When building a world, I think we definitely need to keep such ‘details’ in mind. It doesn’t seem like much, but sooner or later a reader, then another, then another again, is bound to wonder “where do the characters get their money from”, “how do they grow their crops if there’s no land left”, and so on. I’ve run into such problems myself when I created the setting I wanted for Our Darker Purpose (a story of mine I’ll deal with later on, in another post), and it proved quite tricky—and I’m positive there are still plenty of problems and tiny details I haven’t addressed yet, but that will become hindrances when I finally proof-read everything, or when someone else reads it. Still, I’m convinced that if we’re aware of this need for solid foundations, we become able to avoid falling into some of those traps, at least. Maybe in the end, your readers will get to see only 10% of what your world is made of; however, the remaining 90% should be felt underneath (when they aren’t here, that’s when the readers start asking themselves many questions, until they discover the missing links and other flaws!).

I’ll end that post on the same point as the review does:

Also, one final thing: it is important to consider how and why social and religious beliefs change over time.
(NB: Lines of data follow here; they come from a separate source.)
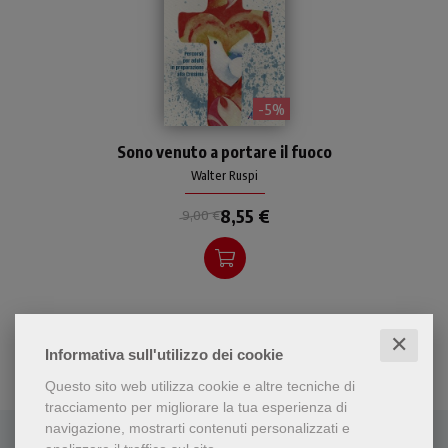
- 5%
Itinerario di preparazione al
Sono venuto a portare il fuoco
sacramento della
confermazione. Strutturato
Walter Ruspi
su tre episodi evangelici di
8,55 €
incontro: Gesù e Nicodemo,
9,00 €
Gesù e la Samaritana, i
discepoli di Emmaus. Per
giovani e adulti.
✕
Informativa sull'utilizzo dei cookie
Questo sito web utilizza cookie e altre tecniche di
tracciamento per migliorare la tua esperienza di
navigazione, mostrarti contenuti personalizzati e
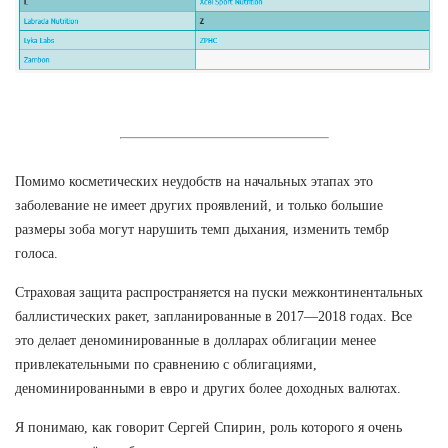
Помимо косметических неудобств на начальных этапах это
заболевание не имеет других проявлений, и только большие
размеры зоба могут нарушить темп дыхания, изменить тембр
голоса.
Страховая защита распространяется на пуски межконтинентальных
баллистических ракет, запланированные в 2017—2018 годах. Все
это делает деноминированные в долларах облигации менее
привлекательными по сравнению с облигациями,
деноминированными в евро и других более доходных валютах.
Я понимаю, как говорит Сергей Спирин, роль которого я очень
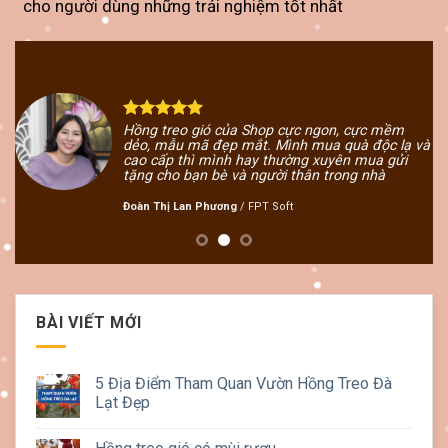
cho người dùng những trải nghiệm tốt nhất
Hồng treo gió của Shop cực ngon, cực mềm
ớ
dẻo, mẫu mã đẹp mắt. Mình mua quà độc lạ và
cao cấp thì mình hay thường xuyên mua gửi
tặng cho bạn bè và người thân trong nhà
Đoàn Thị Lan Phương
/
FPT Soft
BÀI VIẾT MỚI
5 Địa Điểm Tham Quan Vườn Hồng Treo Đà
Lạt Đẹp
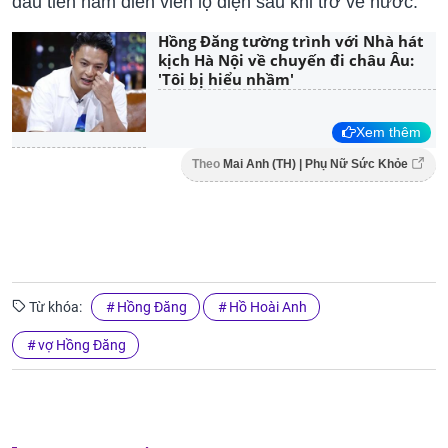
đầu tiên nam diễn viên lộ diện sau khi trở về nước.
Hồng Đăng tường trình với Nhà hát
kịch Hà Nội về chuyến đi châu Âu:
'Tôi bị hiểu nhầm'
Xem thêm
Theo
Mai Anh (TH) | Phụ Nữ Sức Khỏe
Từ khóa:
Hồng Đăng
Hồ Hoài Anh
vợ Hồng Đăng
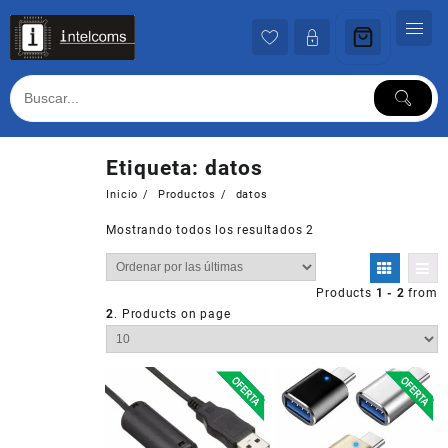
Ir
al
contenido
Etiqueta:
datos
Inicio
Productos
datos
Mostrando todos los resultados 2
Products
1 - 2
from
2
. Products on page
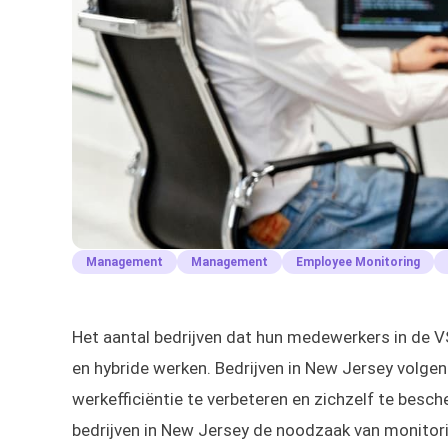
Management
Management
Employee Monitoring
Het aantal bedrijven dat hun medewerkers in de V
en hybride werken. Bedrijven in New Jersey volgen
werkefficiëntie te verbeteren en zichzelf te bes
bedrijven in New Jersey de noodzaak van monitori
Here dystopian worlds are probably more likely to be concerned than others, because of the premises on which they’re built—“An imaginary place or state in which the condition of life is extremely bad, as from deprivation, oppression, or terror.” When dystopias are set in purely imaginary countries or worlds, it might be a little less of a problem: you can decide that society has always been that bad, or that changes occurred because the earlier setting was already fertile ground for them to appear and stick. On the other hand, in the case of dystopian societies stemming from our own, having beliefs and behaviours as a whole change almost overnight, is bound to raise questions from readers. Hence the need to work out the deep, underlying reasons first, the ones that will explain, among other things, why people react the way they do, why they haven’t rebelled from the start, why most accept their enslavement. Are they even aware of it? If they are, what benefit do they derive for remaining slaves to an oppressive state? Are they being held by sheer terror? By promises for better things to come? Have they been kept in the dark, lulled by lies, for their whole life? Why didn’t they rebel when the oppressive state came to be, was still fragile, and someone could have done something? And so on. (I guess this is why Nazi Germany, and that period as a whole, are full of food for thought regarding such developments.)

It is heavy ground work, for sure. It takes time. It also means that writing stories set in such different worlds isn’t something you can do overnight, if only because there’s only 24 hours in a day, and ideas and reflexions won’t necessarily all come rushing at the exact same moment.

Nevertheless, it is a hefty amount of work that I find tremendously enjoyable—sometimes even more than writing the story itself afterwards (or am I just weird like that?). It’s the kind of work, too, that deserves to be done for every world, not only dystopias.